• The task
Render the portion of the material that opens with the line containing "col_1, col_2, col_3, col_4" and closes with the line containing "List the labels in order of value, smallest", both lines included, as a Markdown table with the columns Row and Text. Give each line a row number and omit blank lines.

• Provided information
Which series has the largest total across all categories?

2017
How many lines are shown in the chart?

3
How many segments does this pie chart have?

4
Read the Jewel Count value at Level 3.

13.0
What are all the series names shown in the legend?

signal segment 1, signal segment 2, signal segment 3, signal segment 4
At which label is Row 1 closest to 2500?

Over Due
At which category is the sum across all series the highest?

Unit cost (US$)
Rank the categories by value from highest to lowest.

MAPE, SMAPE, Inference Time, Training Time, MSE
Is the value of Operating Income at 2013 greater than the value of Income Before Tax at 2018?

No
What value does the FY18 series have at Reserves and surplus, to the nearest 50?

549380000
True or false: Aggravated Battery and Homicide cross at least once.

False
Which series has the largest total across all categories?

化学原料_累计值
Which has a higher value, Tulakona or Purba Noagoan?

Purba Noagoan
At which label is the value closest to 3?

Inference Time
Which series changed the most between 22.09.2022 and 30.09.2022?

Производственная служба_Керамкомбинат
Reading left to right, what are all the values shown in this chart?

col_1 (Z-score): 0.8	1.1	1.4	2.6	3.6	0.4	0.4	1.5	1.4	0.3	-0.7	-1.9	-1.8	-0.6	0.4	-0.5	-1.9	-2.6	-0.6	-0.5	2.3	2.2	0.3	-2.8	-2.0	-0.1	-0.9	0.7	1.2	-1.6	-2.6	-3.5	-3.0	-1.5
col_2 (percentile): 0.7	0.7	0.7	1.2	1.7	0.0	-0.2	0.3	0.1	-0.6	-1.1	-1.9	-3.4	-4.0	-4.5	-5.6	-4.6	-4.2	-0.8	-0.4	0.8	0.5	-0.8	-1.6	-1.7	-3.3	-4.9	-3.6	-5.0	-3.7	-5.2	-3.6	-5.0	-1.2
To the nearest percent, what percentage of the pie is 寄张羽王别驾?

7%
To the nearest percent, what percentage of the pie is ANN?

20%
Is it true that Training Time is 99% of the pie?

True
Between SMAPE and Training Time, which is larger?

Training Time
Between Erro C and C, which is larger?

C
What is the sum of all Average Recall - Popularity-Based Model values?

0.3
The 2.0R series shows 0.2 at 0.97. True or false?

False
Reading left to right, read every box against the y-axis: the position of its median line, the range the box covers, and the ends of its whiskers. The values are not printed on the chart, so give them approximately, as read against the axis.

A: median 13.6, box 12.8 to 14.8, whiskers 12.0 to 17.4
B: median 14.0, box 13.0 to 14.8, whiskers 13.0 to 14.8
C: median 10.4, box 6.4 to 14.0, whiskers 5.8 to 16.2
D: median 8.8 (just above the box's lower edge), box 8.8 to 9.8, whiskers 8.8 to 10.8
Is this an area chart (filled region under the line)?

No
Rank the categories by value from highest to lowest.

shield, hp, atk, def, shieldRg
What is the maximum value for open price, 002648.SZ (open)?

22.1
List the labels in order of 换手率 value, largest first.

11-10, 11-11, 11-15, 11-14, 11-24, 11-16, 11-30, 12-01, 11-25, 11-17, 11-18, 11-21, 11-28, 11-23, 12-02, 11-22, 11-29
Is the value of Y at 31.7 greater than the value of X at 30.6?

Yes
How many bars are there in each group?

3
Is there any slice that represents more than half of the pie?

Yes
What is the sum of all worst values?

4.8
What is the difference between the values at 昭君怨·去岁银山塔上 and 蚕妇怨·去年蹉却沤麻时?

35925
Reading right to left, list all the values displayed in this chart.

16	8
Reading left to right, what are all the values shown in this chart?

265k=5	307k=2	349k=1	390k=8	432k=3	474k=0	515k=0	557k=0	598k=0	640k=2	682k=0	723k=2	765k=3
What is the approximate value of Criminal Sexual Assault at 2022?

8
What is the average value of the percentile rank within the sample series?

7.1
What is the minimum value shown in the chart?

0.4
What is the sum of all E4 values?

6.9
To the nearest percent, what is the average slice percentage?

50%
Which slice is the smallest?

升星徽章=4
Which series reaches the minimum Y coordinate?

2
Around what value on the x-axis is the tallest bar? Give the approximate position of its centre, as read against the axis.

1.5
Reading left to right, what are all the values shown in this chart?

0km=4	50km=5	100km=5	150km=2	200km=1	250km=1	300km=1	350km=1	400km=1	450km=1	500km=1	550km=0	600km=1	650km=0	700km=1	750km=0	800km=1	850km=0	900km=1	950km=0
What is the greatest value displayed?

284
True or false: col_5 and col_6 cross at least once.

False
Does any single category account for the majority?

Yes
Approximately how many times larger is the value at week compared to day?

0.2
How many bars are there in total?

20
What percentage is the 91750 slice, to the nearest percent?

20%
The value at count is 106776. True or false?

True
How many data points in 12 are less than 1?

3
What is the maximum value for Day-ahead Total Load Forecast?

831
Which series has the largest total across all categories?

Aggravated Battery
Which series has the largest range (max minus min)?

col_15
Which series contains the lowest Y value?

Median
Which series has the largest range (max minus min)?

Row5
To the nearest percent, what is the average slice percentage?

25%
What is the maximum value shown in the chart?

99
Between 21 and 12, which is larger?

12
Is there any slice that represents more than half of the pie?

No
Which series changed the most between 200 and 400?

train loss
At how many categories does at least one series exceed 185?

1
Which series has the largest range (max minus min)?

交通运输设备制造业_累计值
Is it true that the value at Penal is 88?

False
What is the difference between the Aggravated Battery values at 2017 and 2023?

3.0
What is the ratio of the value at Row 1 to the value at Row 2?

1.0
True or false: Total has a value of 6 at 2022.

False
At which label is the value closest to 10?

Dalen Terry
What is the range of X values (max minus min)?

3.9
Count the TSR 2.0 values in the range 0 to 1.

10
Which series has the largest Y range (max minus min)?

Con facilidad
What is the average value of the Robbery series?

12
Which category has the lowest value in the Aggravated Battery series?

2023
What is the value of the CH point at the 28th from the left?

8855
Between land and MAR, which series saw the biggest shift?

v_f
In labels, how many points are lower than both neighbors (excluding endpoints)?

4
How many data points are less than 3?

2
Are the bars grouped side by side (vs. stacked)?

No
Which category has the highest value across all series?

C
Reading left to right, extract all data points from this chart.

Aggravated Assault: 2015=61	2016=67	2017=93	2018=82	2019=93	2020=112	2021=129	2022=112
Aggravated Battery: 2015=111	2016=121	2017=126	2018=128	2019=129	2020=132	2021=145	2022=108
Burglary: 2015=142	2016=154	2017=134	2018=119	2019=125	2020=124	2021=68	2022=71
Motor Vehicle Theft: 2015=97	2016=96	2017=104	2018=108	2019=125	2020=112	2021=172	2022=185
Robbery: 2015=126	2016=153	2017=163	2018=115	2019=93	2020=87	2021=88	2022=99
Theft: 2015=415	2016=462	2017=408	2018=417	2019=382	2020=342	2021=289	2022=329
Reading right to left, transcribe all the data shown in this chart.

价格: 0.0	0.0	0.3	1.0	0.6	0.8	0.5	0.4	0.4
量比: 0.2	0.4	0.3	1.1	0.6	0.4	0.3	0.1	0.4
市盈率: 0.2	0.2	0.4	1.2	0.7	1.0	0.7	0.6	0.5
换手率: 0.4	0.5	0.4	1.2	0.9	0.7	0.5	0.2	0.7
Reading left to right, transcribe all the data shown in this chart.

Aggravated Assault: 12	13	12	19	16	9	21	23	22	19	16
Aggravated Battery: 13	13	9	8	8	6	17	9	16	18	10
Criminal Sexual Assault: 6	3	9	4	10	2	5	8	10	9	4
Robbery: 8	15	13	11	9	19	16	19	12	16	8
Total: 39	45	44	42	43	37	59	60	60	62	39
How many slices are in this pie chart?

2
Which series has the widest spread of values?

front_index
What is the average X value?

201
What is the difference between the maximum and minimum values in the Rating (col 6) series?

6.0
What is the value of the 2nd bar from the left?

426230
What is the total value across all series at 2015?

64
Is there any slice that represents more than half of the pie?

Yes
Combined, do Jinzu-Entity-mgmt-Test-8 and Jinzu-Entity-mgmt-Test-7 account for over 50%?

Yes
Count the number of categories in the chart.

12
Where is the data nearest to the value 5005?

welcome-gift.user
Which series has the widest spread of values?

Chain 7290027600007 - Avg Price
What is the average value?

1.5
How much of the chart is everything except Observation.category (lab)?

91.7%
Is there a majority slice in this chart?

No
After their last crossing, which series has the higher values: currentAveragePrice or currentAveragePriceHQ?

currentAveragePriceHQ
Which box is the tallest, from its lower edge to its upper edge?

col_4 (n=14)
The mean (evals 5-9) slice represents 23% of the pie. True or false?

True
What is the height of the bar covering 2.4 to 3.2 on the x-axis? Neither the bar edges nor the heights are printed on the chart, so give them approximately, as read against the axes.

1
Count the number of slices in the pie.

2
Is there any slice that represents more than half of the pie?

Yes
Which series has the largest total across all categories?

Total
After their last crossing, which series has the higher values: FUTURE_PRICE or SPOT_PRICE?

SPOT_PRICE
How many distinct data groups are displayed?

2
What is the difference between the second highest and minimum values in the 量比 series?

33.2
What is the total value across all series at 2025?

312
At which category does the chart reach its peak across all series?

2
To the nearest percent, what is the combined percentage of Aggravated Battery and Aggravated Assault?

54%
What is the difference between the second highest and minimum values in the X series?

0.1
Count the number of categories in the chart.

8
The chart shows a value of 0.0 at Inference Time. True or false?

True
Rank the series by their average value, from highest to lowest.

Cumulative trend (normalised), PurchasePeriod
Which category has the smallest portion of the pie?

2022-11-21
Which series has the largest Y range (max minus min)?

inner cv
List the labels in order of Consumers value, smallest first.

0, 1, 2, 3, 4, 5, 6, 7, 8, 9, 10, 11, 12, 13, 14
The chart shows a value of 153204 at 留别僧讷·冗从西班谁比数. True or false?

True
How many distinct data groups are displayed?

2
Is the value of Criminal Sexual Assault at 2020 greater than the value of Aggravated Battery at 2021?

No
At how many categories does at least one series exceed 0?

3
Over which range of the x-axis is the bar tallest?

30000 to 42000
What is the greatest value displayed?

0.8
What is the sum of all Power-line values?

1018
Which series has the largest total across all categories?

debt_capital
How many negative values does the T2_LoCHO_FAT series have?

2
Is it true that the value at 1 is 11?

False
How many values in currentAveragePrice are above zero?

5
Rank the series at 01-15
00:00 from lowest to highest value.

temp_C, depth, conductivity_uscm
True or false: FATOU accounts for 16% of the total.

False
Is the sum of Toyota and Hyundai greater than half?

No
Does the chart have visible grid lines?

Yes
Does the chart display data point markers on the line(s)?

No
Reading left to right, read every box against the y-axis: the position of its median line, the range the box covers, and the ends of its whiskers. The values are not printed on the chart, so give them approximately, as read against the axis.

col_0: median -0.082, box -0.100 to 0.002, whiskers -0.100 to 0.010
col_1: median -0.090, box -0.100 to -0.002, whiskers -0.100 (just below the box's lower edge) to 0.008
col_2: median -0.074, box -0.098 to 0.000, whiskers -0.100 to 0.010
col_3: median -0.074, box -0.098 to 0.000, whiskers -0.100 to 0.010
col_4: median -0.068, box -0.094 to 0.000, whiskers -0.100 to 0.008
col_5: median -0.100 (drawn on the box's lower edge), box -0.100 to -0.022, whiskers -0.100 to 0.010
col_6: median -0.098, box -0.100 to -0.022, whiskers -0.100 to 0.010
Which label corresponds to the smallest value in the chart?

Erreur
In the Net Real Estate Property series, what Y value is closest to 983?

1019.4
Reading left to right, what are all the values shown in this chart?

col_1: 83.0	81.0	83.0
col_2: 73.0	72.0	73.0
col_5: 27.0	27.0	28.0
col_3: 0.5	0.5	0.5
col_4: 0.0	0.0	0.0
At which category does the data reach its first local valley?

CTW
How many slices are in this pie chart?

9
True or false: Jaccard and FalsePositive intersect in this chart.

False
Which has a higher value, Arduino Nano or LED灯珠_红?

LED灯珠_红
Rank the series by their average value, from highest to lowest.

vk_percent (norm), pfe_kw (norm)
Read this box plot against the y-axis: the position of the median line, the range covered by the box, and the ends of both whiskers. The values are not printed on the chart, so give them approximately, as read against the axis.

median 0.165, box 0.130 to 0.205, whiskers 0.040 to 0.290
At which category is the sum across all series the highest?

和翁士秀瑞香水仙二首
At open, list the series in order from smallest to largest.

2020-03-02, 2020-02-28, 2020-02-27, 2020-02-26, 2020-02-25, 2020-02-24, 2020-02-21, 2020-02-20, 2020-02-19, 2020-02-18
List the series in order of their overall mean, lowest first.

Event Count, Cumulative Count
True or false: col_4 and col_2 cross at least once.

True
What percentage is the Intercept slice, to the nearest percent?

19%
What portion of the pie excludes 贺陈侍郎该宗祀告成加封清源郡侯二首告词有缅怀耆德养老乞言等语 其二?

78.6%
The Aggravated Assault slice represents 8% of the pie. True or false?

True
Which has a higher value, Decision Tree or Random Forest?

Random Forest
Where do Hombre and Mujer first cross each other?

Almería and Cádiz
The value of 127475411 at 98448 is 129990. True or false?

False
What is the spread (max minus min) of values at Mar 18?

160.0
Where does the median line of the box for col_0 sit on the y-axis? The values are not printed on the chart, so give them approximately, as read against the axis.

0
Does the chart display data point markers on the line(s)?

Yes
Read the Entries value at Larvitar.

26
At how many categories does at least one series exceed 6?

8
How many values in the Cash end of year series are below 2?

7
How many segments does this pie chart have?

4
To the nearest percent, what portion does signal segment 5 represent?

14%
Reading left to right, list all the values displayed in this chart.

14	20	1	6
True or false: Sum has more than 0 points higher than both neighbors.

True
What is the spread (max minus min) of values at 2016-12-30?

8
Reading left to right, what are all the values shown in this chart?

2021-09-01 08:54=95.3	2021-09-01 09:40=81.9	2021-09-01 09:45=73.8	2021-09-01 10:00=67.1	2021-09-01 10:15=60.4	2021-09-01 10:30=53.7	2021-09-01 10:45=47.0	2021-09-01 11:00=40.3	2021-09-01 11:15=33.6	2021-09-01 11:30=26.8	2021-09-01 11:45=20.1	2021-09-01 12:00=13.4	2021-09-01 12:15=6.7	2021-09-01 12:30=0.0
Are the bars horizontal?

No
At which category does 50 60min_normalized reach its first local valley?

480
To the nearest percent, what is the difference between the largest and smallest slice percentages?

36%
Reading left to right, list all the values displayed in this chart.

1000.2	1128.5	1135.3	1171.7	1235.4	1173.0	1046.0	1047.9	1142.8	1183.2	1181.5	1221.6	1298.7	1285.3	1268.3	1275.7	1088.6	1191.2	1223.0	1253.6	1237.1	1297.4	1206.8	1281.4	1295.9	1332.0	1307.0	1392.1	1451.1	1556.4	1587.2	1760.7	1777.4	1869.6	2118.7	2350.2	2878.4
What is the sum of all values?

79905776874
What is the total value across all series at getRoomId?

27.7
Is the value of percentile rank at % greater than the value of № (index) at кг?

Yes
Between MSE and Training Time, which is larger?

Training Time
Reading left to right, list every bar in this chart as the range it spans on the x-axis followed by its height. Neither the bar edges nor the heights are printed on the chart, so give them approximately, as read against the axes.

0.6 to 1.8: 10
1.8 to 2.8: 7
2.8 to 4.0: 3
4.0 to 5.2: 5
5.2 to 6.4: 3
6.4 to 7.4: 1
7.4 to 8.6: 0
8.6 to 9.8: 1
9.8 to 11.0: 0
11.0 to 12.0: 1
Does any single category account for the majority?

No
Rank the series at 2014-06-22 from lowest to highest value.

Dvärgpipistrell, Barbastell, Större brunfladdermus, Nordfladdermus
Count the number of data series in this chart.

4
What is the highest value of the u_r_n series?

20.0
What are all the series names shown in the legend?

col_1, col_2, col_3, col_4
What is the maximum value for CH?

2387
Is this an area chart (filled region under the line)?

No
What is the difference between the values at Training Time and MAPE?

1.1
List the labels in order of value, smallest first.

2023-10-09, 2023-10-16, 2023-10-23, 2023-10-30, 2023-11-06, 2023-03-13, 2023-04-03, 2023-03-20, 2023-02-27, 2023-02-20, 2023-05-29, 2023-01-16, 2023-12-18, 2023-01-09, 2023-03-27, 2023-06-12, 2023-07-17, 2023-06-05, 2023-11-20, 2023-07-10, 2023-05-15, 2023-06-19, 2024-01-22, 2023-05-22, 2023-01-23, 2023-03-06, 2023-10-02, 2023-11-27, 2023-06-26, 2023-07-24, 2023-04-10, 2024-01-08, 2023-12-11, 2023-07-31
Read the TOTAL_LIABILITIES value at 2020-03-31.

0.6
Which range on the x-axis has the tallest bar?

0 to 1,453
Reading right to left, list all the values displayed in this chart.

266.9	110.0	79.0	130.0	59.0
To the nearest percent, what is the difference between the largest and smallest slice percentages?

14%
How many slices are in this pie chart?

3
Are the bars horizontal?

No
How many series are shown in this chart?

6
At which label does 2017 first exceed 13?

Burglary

• Answer below
| Row | Text |
|---|---|
| 1 | col_1, col_2, col_3, col_4 |
| 2 | What is the maximum value for CH? |
| 3 | 2387 |
| 4 | Is this an area chart (filled region under the line)? |
| 5 | No |
| 6 | What is the difference between the values at Training Time and MAPE? |
| 7 | 1.1 |
| 8 | List the labels in order of value, smallest first. |